■ **Problema a resolver**
Por favor, retome a escrita do texto sobre a relação com a cidade logo após a última frase mostrada.

■ **Texto extraído**
━━━
Se você pudesse construir a relação ideal que você tem com sua cidade, como ela seria? Talvez morar perto do trabalho e curtir as ruas caminhando até ele todos os dias ou trabalhar de casa e deixar a cidade para os momentos de lazer. Talvez você optaria em ir mais a parques, praças e conviver com sua comunidade. E, quem sabe, garantir que seus filhos entendam que as cidades também são deles e se sintam seguros nela.
Eu sei que nada disso depende só da nossa vontade. Segurança, infraestrutura urbana, preços proibitivos de moradia em regiões centrais são pontos relevantes que influenciam diretamente na forma como vivemos em nossas cidades.
Mas eu tenho certeza de que, nessa relação ideal, não estaria passar horas dentro de um carro no engarrafamento, com todo o stress e a perda de tempo que vem com isso, além da poluição que nós mesmos respiramos.
Trabalhar de casa, nas últimas semanas, tem me feito sentir muita falta da cidade. Nossos parques são poucos, mas são verdes. Nossas ciclovias são insuficientes, mas permitem pelo menos alguns momentos mais agradáveis e seguros nos deslocamentos diários de algumas pessoas.
Muitas coisas que levariam anos para ocorrer tiveram que acontecer em poucos dias. Todo esse impacto já alterou valores e hábitos.
━━━
■ **Trechos dos dados**
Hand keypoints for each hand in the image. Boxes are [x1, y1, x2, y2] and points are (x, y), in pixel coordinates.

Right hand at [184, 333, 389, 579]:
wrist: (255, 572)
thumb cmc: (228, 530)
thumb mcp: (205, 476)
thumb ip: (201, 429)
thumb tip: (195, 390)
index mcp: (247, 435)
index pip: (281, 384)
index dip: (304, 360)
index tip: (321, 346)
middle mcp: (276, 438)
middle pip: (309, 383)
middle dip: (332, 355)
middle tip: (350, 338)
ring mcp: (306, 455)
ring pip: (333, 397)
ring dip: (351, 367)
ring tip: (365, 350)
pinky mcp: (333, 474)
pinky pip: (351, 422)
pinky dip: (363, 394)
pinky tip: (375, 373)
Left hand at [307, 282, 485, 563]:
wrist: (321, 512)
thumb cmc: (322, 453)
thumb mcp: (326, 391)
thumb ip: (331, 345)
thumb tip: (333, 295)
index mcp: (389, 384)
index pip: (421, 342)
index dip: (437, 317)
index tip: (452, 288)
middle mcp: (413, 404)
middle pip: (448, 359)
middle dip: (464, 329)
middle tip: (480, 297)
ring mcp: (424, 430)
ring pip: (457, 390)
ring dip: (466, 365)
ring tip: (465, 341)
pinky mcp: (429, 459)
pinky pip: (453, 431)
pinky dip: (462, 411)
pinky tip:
━━━
■ **Resposta da tarefa**
Os cursos a distância nunca foram tão valorizados, o sistema de saúde recebeu muitos investimentos e as formas que consumimos já não são mais as mesmas. Transformações significativas têm acontecido em todas as estruturas de uma sociedade, inclusive as relacionadas à sustentabilidade.
Nossa ligação com o planeta e as consequências de nossas escolhas já têm refletido em ações de diversas cidades no mundo. Muitas dessas iniciativas incluem repensarmos a forma como nos locomovemos.
Em Milão, na Itália, por exemplo, há um ambicioso plano para reduzir a quantidade de carros nas ruas ao final do isolamento social. Um grande projeto de readequação do espaço urbano diminui as vias para veículos e as destina para bicicletas e a locomoção a pé.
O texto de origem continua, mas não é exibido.